Born in Waukesha, Wisconsin, in 1915, Les Paul readied the world for rock ’n’ roll with rip-roaring performances, radio hits and musical innovations. He’s best known for inventing multi-track recording and the solid-body electric guitar, but his legacy extends much further. Here are seven fascinating facts about him.
He had many names.
Paul’s birth name was Lester William Polsfuss, but he didn’t use it for long. As a teen he performed as Red Hot Red, and he recorded his first two albums as Rhubarb Red, a hillbilly admirer of gypsy-swing king Django Reinhardt. Announcers introduced him as the Wizard of Waukesha until his death in 2009.
He was Mary Ford’s husband and Steve Miller’s godfather.
Ford, a singer, and Paul performed together, and ended up eventually getting hitched. Paul played guitar on many of the pair’s biggest hits, including “Vaya Con Dios” and “How High the Moon.” Miller’s parents were best man and maid of honor at the couple’s wedding. Paul later gave the “Abracadabra” singer his first guitar lessons.

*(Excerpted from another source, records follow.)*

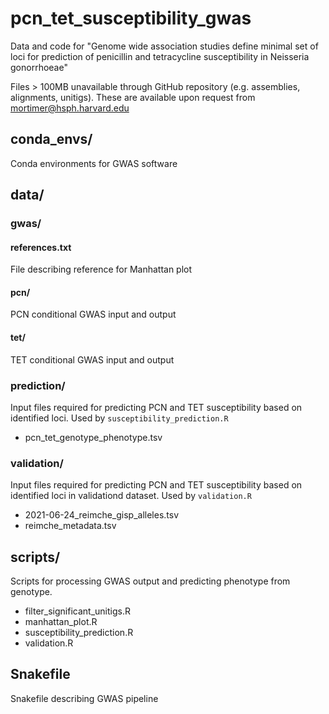 # pcn_tet_susceptibility_gwas
Data and code for "Genome wide association studies define minimal set of loci for prediction of penicillin and tetracycline susceptibility in Neisseria gonorrhoeae"

Files > 100MB unavailable through GitHub repository (e.g. assemblies, alignments, unitigs). These are available upon request from mortimer@hsph.harvard.edu

## conda_envs/
Conda environments for GWAS software

## data/

### gwas/

#### references.txt
File describing reference for Manhattan plot

#### pcn/
PCN conditional GWAS input and output

#### tet/
TET conditional GWAS input and output

### prediction/
Input files required for predicting PCN and TET susceptibility based on identified loci. Used by `susceptibility_prediction.R`

* pcn_tet_genotype_phenotype.tsv

### validation/
Input files required for predicting PCN and TET susceptibility based on identified loci in validationd dataset. Used by `validation.R`

* 2021-06-24_reimche_gisp_alleles.tsv
* reimche_metadata.tsv

## scripts/
Scripts for processing GWAS output and predicting phenotype from genotype.
* filter_significant_unitigs.R
* manhattan_plot.R
* susceptibility_prediction.R
* validation.R

## Snakefile
Snakefile describing GWAS pipeline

But, he couldn’t read music.
Paul had little formal training as a musician. He took a few piano lessons, which resulted in a note to his mom from his teacher that read, “Your boy, Lester, will never learn music.” He later taught himself guitar, banjo and harmonica, absorbing musical knowledge as he listened to the radio.
He hacked the family player piano as a kid.
A budding inventor, young Paul modified his family’s player piano so it produced new sounds. He also cut apart a section of their staircase so he could “tune” it when he played it like a xylophone. Later he made a crystal radio receiver and built a recording device from scraps at his dad’s auto shop. Roughly two decades later, Paul unveiled many recording innovations on “Lover,” a track featuring reverb, overdubbing, tape delay and other techniques recording studios still use today.
He survived several serious accidents, including near-electrocution.
Paul got a jolt in 1940, when experimenting in his New York apartment. During his recovery, he moved to Hollywood, where Bing Crosby encouraged him to build a proper recording studio. After a 1948 car accident, Paul told doctors to fuse his shattered elbow at a 90-degree angle so he could continue playing guitar.
Quick thinking landed him a job at NBC.
In 1937 the garrulous guitarist told two musician friends he knew Paul Whiteman, but when they showed up at big-band leader’s office, they were given the heave-ho. As they prepared to head out, another bandleader, Fred Waring, appeared by the elevator. Paul convinced him to check out the trio’s blistering tempo. They finished their impromptu tryout—and landed a job on Waring’s show—before the elevator arrived.
Gibson rejected Paul’s guitar prototype the first time he presented it.
One of the best-selling electric guitars of all time, the Gibson Les Paul counts George Harrison, Jimmy Page and Bob Marley among its devotees. But Gibson wasn’t keen on the instrument initially, calling it a “broomstick with pickups.” The company had a change of heart a decade later. It partnered with Paul to develop the first model in 1951, and the rest is history.
More of Les Paul: Museums that explore the legend’s legacy
Waukesha County Historical Society
Les Paul’s influence spans the world, but it’s especially strong in his birthplace. Waukesha has a road and a middle school named after Paul, and the Waukesha County Historical Society (101 W. Main St., Waukesha) goes even further. Its permanent exhibit “Les Paul: Wizard of Waukesha” showcases several of his guitars and pieces of recording equipment. It also shares birthday cards he and Mary Ford exchanged, a humorous homemade trophy he gave his mom on her 100th birthday, and a bomber jacket he wore during his standing gig at New York City’s Iridium. (The Historical Society is closed for renovation through December, and will reopen in January 2018.)
About 20 minutes away in Milwaukee, Discovery World (500 N. Harbor Drive) lets visitors experience Paul’s innovations by crafting new sounds, mixing music and sharing their creations. This exhibit, “Les Paul’s Big Sound Experience,” also features a crystal radio like the one Paul experimented with as a boy. There are even guitars from Paul’s personal collection, including the first Gibson Les Paul model ever produced.